Summer 2021 Bible Reading Plan, Week 1: Luke 19:28-48

SUMMERReading

This week's Scripture passage is Luke 19:28-48.

(Click here for a PDF of this week's study.)

 

Luke 19:28-40 - Jesus' Triumphal entry into Jerusalem, 'Blessed is the King who comes in the name of the Lord!’ (See Psalm 118:26)

Jesus has finally come to the outskirts of Jerusalem and he instructs two of His disciples to go into the village and find a donkey colt (see Matthew 21:2) who has not been ridden, tied, and waiting. Just as He said, they find the colt and bring it to Him. They place cloaks upon it and He sits on it and rides into Jerusalem in fulfillment of Zechariah 9:9. The crowd of His followers line the road and worship Him as he arrives. The Pharisees, continuing their resistance, objections, and rejection of His ministry, tell Jesus to rebuke His disciples for their enthusiastic worship. Jesus declares that if they would stop worshiping Him, 'the very stones would cry out!', creation itself worshiping its Creator.
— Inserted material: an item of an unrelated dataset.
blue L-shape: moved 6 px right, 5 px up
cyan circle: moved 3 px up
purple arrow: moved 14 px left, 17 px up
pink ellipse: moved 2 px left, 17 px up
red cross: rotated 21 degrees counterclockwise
This is a very unusual occurrence in Jesus' ministry.  He accepts the peoples' worship and acknowledgment of Him as their Messiah, knowing within Himself that He is not coming to defeat Rome and establish His kingdom now (see Luke 19:11). Instead, He is going to the cross to defeat Satan, sin, and death. Nevertheless, He does accept their worship as their Messiah and permits this triumphal entry into the city.   

Luke 19:41-44 - Jesus Weeps and Prophesies Over Jerusalem

In one of the most heartfelt and sad passages in the New Testament, Jesus weeps and prophesies over the city of Jerusalem, knowing that His people will reject Him as their Messiah and that destruction of the city will come as a result of that rejection. This happened in A.D.70 when the Roman army under Titus destroyed Jerusalem.

Luke 19:45-48 - Jesus Cleanses the Temple

Jesus enters the Jewish temple, a place built exclusively for the worship of God.  Merchants had set up a type of market within the temple complex, tables of trade to sell animals and other items for temple sacrifice and for exchanging regional currencies for temple currency.  Jesus drives out all who bought and sold and the money changers declaring, 'My house shall be a house of prayer, but you have made it a den of robbers.’ (See Matthew 21:12-16, Mark 11:15-18)  

After this, He continues teaching daily in the temple as the Jewish religious leaders start planning to destroy Him. But they can not find anything they can do to Him because the people are hanging on His words (Matthew 19:47-48).

Questions for Reflection and Discussion:

  1. Verses 28-40 - In this crowd of followers who sincerely and enthusiastically worship Jesus as He enters Jerusalem are some of the same people who later on in Luke's gospel become totally disillusioned and discouraged when Jesus is captured, tortured, and finally led to Golgotha (The Skull) to die on a cross. They deny Him (Luke 22:54-62) and following the leadership of the Jewish rulers, they call for Barabbas to be released instead of Jesus and they call out for Jesus to be crucified (Luke 23: 13-25).
  • What can we learn from this account about our own hearts' sinful tendencies when God does not answer our prayers or when things in life don't work out as we have hoped and prayed for?  How can we prepare now for any unfulfilled expectations or very discouraging life situations we may experience in our lives?  What have you learned in your walk with God that you can share with others to help them in this area?
  1. Verses 37-40 - The crowd joyfully praises Jesus as their Messiah as He comes into Jerusalem. Jesus accepts their worship and tells the Pharisees the rocks will cry out in worship if the people are silenced.
  • This passage encourages us to joyfully and freely worship Jesus ourselves!  Worshiping and praising our God is essential to a healthy relationship with Him and it is pleasing to Him as well. Ask the Lord to take you to a new level of freedom in expressing your love for and to Him in your times of worship and praise.
  1. Verses 41-44 -  Jesus' heart was broken over His people not receiving Him as their Messiah.  How can we have more tender and sensitive hearts over the lost in our circle of family, friends, neighbors, and co-workers? Meditate on these verses. If you are not already doing so, begin to regularly pray for your lost friends by name and ask the Lord to give you a deeper compassion for each of them. In addition to praying for them, ask the Lord to give you some practical ideas about reaching out and showing God's love to them.